» **TASK TO COMPLETE**: Each line below is to be copied exactly; images do not go into the copy.

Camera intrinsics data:
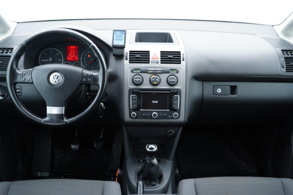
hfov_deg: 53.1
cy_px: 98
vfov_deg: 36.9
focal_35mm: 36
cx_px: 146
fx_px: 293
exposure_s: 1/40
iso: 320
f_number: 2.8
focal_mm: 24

» **SOLUTION TO THIS PROBLEM**:
hfov_deg: 53.1
cy_px: 98
vfov_deg: 36.9
focal_35mm: 36
cx_px: 146
fx_px: 293
exposure_s: 1/40
iso: 320
f_number: 2.8
focal_mm: 24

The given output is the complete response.